According to the accused, criminal proceedings were instituted because of his journalistic activities. It can be assumed that there is a violation of the freedom of expression provided for in Art. 10 of the European Convention.

As stated by the European Court of Human Rights in § 38 of the case “Prager and Oberschlick v. Austria” “… freedom of expression applies not only to “information” or “ideas”, which are positively perceived as harmless or cause indifference, but also to those that insult, shock, or embarrass the state or any part of society. Also, freedom of journalism covers the possible use of some degree of exaggeration or even provocation”.

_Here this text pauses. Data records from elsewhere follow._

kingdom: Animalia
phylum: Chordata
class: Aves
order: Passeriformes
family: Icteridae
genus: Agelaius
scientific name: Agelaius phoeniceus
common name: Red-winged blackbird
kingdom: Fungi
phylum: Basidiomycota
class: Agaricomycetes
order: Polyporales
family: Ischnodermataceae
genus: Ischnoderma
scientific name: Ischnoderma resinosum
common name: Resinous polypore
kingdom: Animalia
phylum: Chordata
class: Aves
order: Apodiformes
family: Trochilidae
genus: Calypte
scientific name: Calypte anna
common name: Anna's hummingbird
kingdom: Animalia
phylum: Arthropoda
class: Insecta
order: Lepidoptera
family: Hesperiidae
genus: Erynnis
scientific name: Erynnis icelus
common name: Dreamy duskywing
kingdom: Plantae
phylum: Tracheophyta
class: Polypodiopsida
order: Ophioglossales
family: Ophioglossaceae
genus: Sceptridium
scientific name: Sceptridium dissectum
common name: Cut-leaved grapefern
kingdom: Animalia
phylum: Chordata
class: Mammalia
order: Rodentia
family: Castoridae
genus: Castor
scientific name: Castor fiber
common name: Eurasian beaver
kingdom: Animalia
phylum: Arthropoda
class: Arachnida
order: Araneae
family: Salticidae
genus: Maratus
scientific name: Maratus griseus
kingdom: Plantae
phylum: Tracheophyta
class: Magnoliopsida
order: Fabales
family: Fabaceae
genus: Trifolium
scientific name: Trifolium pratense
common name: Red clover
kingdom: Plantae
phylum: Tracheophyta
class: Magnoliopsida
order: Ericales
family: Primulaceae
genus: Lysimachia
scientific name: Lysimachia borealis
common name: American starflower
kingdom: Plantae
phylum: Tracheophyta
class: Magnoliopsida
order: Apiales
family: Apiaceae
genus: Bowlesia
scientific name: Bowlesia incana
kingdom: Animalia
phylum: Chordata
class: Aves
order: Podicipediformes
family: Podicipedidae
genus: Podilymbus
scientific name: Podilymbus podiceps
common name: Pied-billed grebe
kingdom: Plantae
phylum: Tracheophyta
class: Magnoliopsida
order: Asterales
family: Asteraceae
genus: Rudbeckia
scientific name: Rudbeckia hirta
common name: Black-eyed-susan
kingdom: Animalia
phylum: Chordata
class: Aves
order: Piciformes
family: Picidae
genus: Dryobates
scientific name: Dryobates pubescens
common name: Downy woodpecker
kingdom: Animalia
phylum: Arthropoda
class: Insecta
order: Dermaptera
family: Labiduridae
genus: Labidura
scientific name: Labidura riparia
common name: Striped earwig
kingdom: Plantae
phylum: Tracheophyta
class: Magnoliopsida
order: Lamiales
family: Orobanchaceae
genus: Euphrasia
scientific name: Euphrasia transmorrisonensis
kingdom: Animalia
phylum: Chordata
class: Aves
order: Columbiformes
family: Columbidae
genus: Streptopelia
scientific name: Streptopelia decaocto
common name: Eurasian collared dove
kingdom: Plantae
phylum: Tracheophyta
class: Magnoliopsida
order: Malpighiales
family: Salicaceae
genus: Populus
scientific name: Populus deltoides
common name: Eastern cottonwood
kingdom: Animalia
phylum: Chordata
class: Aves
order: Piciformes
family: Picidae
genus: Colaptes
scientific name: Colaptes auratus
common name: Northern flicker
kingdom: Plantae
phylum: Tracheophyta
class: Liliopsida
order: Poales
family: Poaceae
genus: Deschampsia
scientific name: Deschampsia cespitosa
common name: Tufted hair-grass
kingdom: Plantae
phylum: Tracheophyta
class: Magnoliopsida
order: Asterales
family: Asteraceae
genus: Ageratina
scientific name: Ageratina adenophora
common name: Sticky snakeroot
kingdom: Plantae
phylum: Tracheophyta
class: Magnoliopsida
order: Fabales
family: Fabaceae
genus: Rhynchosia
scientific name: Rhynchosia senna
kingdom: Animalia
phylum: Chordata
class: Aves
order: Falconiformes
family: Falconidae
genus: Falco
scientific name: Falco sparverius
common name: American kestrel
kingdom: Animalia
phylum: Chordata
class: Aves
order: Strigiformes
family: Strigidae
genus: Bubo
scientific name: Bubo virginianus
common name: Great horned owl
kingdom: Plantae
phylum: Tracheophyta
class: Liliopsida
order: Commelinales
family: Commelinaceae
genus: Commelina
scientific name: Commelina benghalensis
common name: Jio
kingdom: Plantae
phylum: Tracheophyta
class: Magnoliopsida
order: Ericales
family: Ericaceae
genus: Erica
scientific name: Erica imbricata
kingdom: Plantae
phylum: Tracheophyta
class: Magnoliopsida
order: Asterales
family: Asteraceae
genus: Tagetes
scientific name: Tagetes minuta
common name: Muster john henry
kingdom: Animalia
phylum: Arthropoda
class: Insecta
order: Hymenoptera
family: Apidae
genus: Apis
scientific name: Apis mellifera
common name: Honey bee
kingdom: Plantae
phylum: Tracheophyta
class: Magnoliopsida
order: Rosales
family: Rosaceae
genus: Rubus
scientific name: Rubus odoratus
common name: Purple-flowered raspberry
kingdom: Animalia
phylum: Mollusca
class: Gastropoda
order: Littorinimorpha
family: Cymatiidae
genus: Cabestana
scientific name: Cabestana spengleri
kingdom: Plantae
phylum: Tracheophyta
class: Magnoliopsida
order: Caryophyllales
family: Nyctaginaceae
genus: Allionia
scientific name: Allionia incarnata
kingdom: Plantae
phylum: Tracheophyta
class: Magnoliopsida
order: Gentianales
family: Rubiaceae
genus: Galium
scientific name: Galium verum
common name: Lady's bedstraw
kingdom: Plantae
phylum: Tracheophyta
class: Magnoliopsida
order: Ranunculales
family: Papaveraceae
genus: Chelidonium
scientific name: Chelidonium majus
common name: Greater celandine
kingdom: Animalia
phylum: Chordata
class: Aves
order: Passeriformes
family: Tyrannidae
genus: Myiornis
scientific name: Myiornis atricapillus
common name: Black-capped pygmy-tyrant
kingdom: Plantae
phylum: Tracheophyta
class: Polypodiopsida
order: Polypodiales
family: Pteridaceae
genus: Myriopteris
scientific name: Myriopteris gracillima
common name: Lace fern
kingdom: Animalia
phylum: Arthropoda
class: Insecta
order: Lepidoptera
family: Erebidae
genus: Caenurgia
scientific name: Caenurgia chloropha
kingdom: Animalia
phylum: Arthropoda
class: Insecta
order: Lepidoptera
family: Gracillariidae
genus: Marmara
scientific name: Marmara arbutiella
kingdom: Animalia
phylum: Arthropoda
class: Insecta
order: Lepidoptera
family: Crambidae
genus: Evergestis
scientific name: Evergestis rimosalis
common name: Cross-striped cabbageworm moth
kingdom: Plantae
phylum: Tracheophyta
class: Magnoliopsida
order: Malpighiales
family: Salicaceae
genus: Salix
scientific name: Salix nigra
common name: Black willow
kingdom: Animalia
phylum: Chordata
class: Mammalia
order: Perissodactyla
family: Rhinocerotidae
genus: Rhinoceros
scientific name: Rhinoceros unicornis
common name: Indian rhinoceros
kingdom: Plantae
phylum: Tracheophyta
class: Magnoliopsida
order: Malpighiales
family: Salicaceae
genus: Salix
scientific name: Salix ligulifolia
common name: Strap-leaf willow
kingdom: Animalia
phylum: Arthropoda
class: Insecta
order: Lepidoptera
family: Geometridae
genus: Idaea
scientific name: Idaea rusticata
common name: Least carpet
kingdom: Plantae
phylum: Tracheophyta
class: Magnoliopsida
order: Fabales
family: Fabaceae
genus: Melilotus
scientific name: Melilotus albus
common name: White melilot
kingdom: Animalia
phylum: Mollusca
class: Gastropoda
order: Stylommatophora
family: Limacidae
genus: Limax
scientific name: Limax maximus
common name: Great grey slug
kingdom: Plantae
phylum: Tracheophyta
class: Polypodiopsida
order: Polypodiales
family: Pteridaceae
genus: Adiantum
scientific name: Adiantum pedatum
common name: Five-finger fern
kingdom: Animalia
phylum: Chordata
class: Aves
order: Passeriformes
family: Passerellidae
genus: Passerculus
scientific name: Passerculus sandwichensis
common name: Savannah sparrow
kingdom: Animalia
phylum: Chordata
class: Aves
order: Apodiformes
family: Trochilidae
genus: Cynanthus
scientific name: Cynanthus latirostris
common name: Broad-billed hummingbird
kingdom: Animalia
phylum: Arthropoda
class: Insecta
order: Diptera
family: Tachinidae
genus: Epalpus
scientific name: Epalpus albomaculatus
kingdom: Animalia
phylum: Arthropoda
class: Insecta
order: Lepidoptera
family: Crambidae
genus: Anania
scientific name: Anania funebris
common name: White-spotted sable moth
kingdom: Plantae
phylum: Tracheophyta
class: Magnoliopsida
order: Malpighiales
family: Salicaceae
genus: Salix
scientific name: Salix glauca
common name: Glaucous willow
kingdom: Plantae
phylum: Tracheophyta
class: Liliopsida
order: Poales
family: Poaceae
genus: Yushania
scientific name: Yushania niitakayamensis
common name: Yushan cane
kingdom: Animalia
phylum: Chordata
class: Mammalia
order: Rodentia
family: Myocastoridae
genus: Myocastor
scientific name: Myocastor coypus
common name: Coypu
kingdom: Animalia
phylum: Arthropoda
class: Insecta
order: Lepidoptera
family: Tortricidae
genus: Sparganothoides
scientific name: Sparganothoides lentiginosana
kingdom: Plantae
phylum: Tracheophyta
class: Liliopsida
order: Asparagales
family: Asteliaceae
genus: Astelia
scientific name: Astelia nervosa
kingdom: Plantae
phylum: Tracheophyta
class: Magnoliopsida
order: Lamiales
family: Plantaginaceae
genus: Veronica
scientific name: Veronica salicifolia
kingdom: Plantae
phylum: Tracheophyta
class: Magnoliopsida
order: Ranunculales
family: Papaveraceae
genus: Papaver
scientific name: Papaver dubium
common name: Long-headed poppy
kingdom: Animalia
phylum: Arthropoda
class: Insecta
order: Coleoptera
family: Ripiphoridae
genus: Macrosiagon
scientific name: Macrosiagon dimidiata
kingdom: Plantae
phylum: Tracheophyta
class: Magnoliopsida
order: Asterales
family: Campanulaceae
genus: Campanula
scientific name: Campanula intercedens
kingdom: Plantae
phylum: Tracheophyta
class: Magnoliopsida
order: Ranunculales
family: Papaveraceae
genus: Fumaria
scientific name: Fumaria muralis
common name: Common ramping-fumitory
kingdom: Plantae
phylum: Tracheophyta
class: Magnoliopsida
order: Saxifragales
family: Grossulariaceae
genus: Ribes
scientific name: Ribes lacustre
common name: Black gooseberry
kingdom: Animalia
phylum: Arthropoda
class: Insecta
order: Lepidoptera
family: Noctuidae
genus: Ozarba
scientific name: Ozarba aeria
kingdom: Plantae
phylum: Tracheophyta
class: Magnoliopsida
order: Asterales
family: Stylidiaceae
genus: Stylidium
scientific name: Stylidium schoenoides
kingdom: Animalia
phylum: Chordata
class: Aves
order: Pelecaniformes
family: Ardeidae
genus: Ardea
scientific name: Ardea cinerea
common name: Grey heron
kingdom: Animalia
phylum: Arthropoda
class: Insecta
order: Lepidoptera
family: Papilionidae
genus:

 One of the evidence underlying the prosecution is the results of a search conducted by the Ukrainian secret service (SBU) officers on March 12, 2018. The accused states that the prohibited items seized from him were deliberately placed in his house by the government officials. The accused disputes the lawfulness of the investigative action, referring to:

– the use of force against him during the search, despite the lack of resistance on his part;

– violation of the requirements of the legislation on the independence and objectivity of witnesses, since two witnesses were brought by the SBU officers themselves, and the third witness was not involved in the investigation from the very beginning.

As stated by the European Court of Human Rights in § 54 of the “Kobiashvili v. Georgia” case “… in assessing the fairness of proceedings, the quality of the evidence should be taken into account, including whether there were circumstances in which it was obtained that cast doubt on their reliability or accuracy”.

Besides, as a result of the search, computers were seized from the accused, which to date has not been returned. Which, potentially, could mean a violation of Clause 2, Article 8 of the European Convention.

In the “Prezharovi v. Bulgaria” case, § 49 the European Court of Human Rights accepts that “… in principle, the retention of computers for the duration of the criminal proceedings pursues the legitimate aim of preserving physical evidence as part of an ongoing criminal investigation, but without any consideration of the relevance of the information seized to the investigation and the applicants’ claims regarding the personal nature of the part of the information stored on computers, judicial control will be formal, and applicants will be deprived of sufficient safeguards against abuse”. 

Experts from the International Society for Human Rights continue to monitor this case.